Крики его проникали во все покои дворца, доносились на улицу. Смерть не могла одолеть могучее тело, оно не отпускало душу вопреки желанию Петра, который уже исповедался, причастился.
Он кричал и хрипел и вновь прорывался истошным воем. В минуту просветления попытался что-то написать, говорить-то уже не мог. Нацарапал слабеющей рукой: «Отдайте всё…»
Остальное, сколько ни пытались, не разобрать. Не хватило последней клеточки жизни, тратил поначалу без счета и на гульбу, и на пьянку, сжигал в яростных припадках, а тут в тоске, ужасе за царствие свое, рванулся, что-то вспыхнуло и погасло, так и не успев осветить его предсмертную волю — кому отдать престол.
Это был миг, когда кончилась эпоха, величайшая в истории государства. Предсмертный хрип оборвался. Наступила тишина. Петровское время остановилось. Все, кто находились во дворце, замерли. Через несколько минут страсти нового царствия нахлынут, растащат их в разные стороны, но сейчас они оставались еще его сподвижниками, душа его еще витала над ними, острое чувство страха и потери пронзило даже тех, кому смерть его сулила выгоду.
Мы слушали учителя и думали о таинстве смерти.
Думать о смерти нелегко, на это надо отдельное мужество. Думал ли Петр о смерти, готовился ли? Вряд ли. Готовиться — значит привести в порядок свои дела, попрощаться с близкими, поправить то, что еще можно успеть.
Молочков однажды прочел у Марка Аврелия: «Еще немного, и ты исчезнешь, так же как всё, что ты видишь, и все, кого ты знаешь». Но в этом нет утешения.
Всё, что ты видишь, и все, кого видишь, — останутся, в этом и печаль, и счастье. Осознать свою смерть — значит увидеть и мир, и свою жизнь по-другому.

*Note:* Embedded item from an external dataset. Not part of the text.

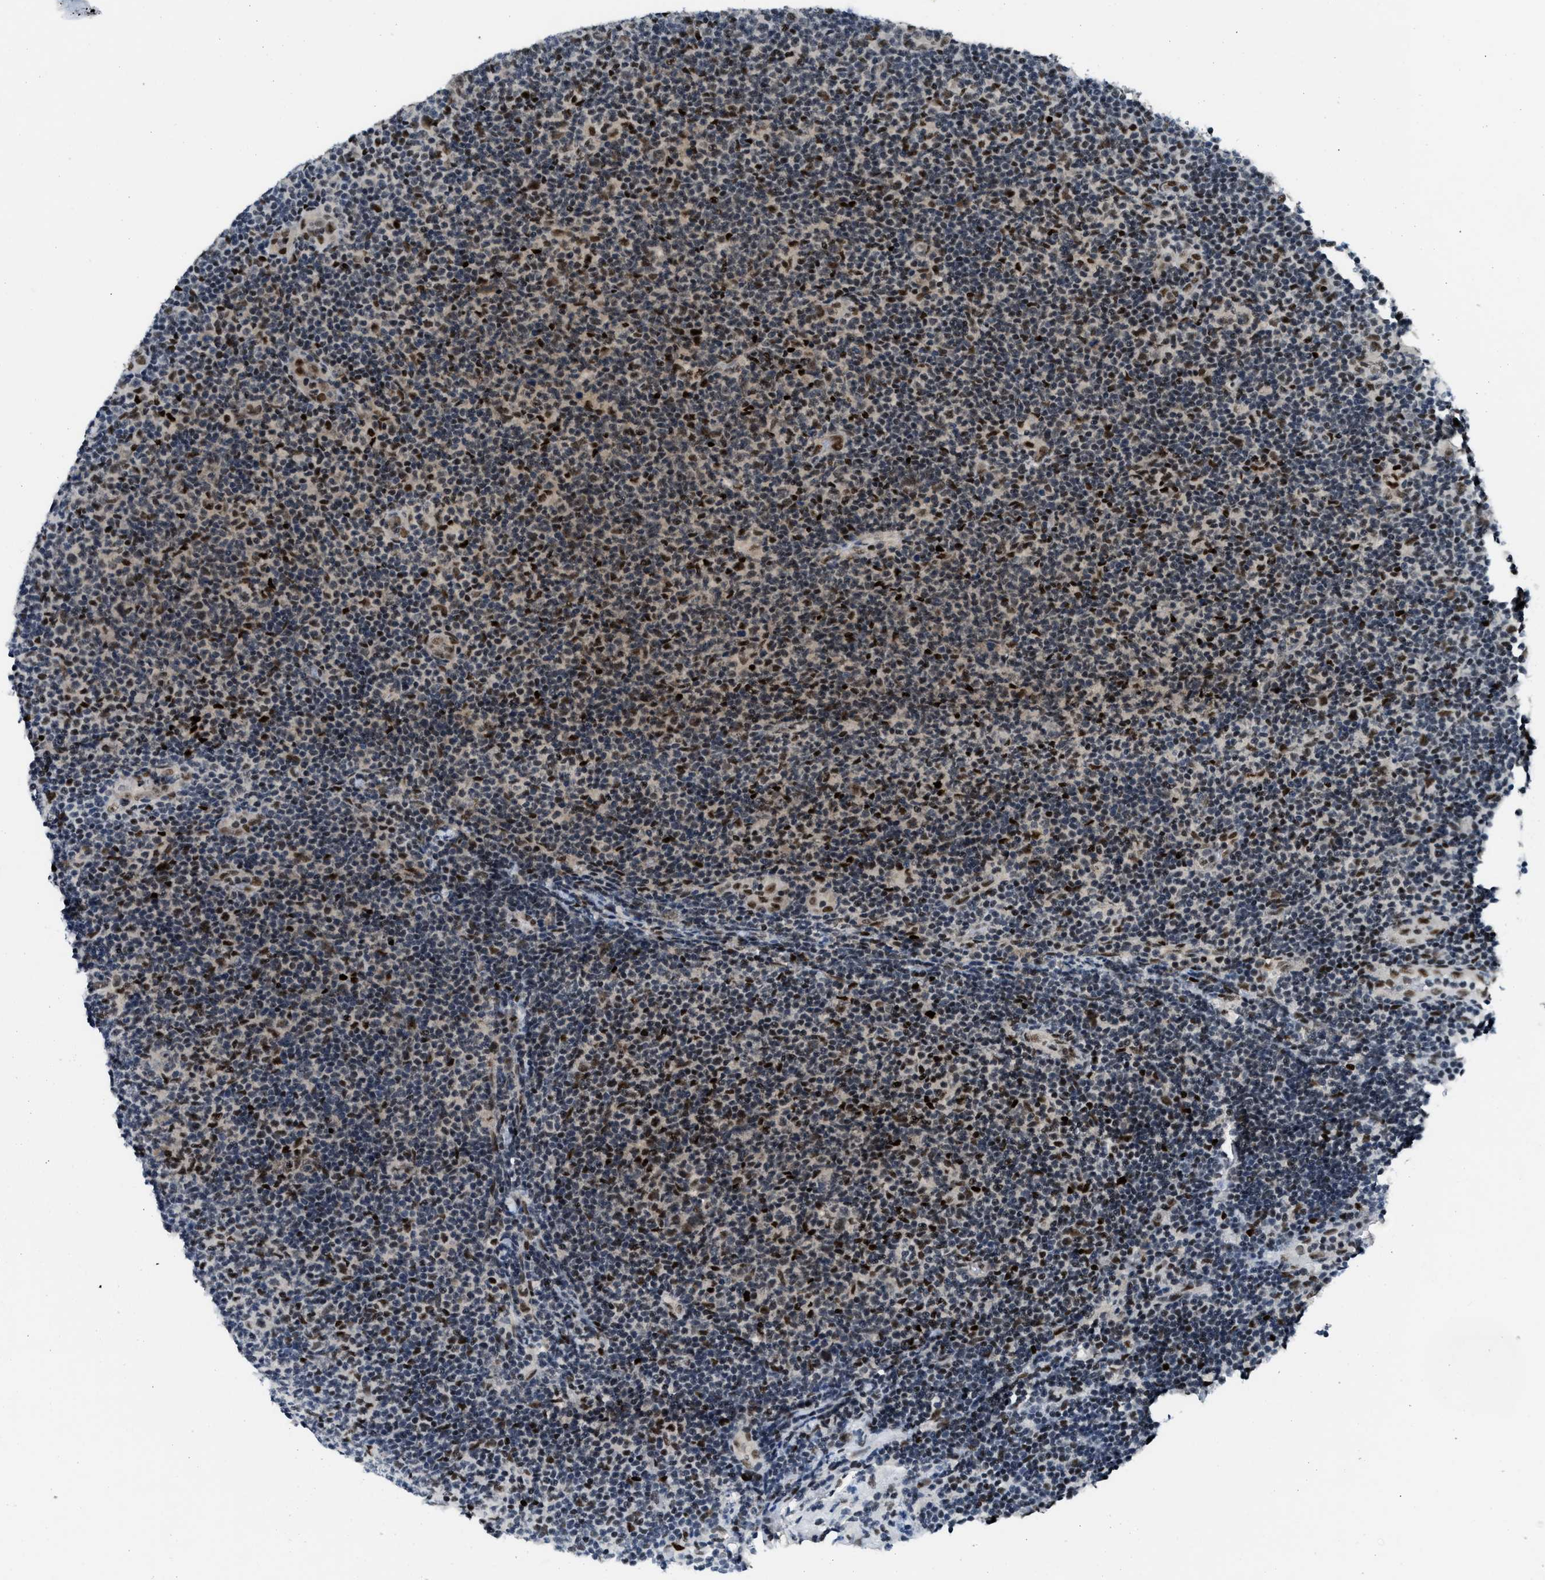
{"staining": {"intensity": "moderate", "quantity": ">75%", "location": "nuclear"}, "tissue": "lymphoma", "cell_type": "Tumor cells", "image_type": "cancer", "snomed": [{"axis": "morphology", "description": "Malignant lymphoma, non-Hodgkin's type, Low grade"}, {"axis": "topography", "description": "Lymph node"}], "caption": "Lymphoma stained for a protein exhibits moderate nuclear positivity in tumor cells.", "gene": "NCOA1", "patient": {"sex": "male", "age": 83}}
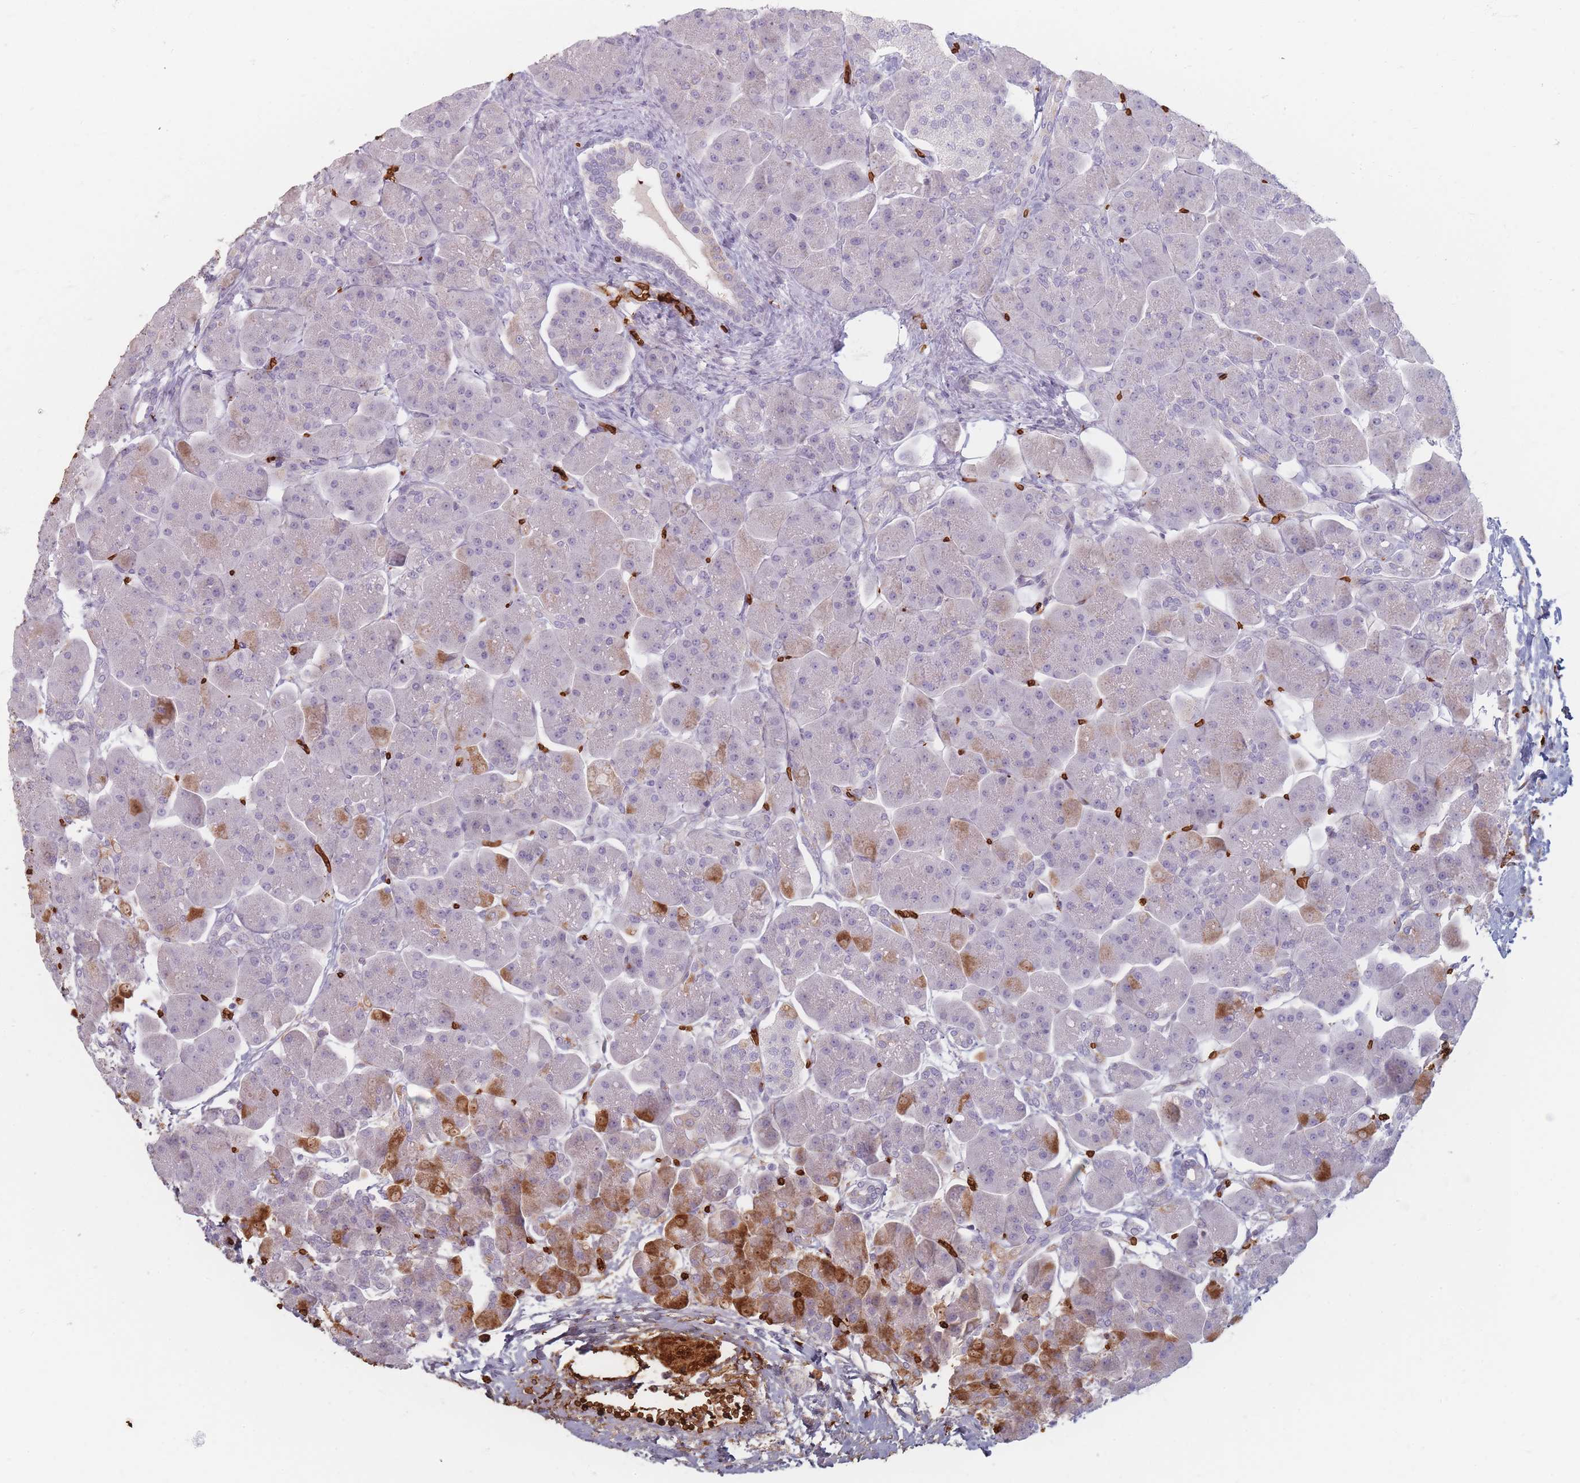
{"staining": {"intensity": "strong", "quantity": "25%-75%", "location": "cytoplasmic/membranous"}, "tissue": "pancreas", "cell_type": "Exocrine glandular cells", "image_type": "normal", "snomed": [{"axis": "morphology", "description": "Normal tissue, NOS"}, {"axis": "topography", "description": "Pancreas"}], "caption": "Pancreas stained for a protein (brown) reveals strong cytoplasmic/membranous positive expression in about 25%-75% of exocrine glandular cells.", "gene": "SLC2A6", "patient": {"sex": "male", "age": 66}}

По мнению Сереги Дремова, великие не могут представить мир без своей персоны, они не желают думать о смерти, Петр тоже из их числа, боялся думать о ней, храбрый был человек, а поглядеть ей в глаза боялся. Они все уверены, что умирают слишком рано. Показывать пример жизни они умеют, быть великим в смерти, как Сократ, — это редкость.
— У нас вообще нет культуры завещаний, — вдруг встрепенулся профессор. — К смерти относимся некультурно. Ну ладно, допустим, многим из нас завещать нечего, никакого имущества нет, но все равно хоть какие-то предметы свои на память родным и знакомым… — Он безнадежно махнул рукой. — Я сам тоже никак не соберусь. Но уж Петру непростительно, Россию бросил на кого попало.
— Смерть всегда является не вовремя, без спросу… — сказал Дремов. — Правда, большинство рассказов о римских императорах заканчивается словами: «При этом известии Рим и Италия вздохнули с облегчением».
Глава тридцать четвертая
ПОСЛЕДНЯЯ ЛЮБОВЬ

Впервые Молочков читал нам по тетрадке. Сперва стеснительно покашливая, потом увлекся, в голосе появилось чувство, он помахивал самому себе рукой, порой радуясь хорошей фразе, иногда морщась. Было ясно, что писал он сам, видно, давно, и теперь он переживал за свой текст.
Россия отмечала окончание войны со шведами. Отмечали Ништадтский мир пышно, буйно. Празднества в Петербурге, празднества в Москве. Пили, веселились. Петр придумывал потешные шествия. Разъезжали большой компанией по знатным домам, цугом пожаловали во двор к господарю Кантемиру. Пока княгиня Анастасия и князь Дмитрий распоряжались насчет стола, Петра развлекала княжна Мария. В прежние наезды он ее отметил, сам не зная почему. Чернявая, худенькая, она совершенно терялась в ослепительной красе своей молодой мачехи Анастасии, урожденной Трубецкой. Пышная, белокожая, голубоглазая, Анастасия играла глазами, задиком, всякая часть ее молодого тела показывала себя. Семнадцатилетняя Мария выглядела несмело — слишком тоненькая, хрупкая, на балах танцевала хорошо, но успехом не пользовалась. Разговор зашел о предстоящей свадьбе князь-папы с вдовою Зотовой. Свадьба была шутовская. Петр велел, чтобы все явились в маскарадных костюмах. Себе придумать еще не мог — то ли монахом, то ли римским воином. Мария подняла глаза, прикинула, как бы издали, порекомендовала матросское одеяние, только из черного бархата. «Это почему?» — удивился он, но тут же смекнул: и в самом деле — таинственно и властно. Самое необычное — это когда обычное чуть по-другому смотрится. Примерно так пояснила княжна и что-то добавила по-итальянски.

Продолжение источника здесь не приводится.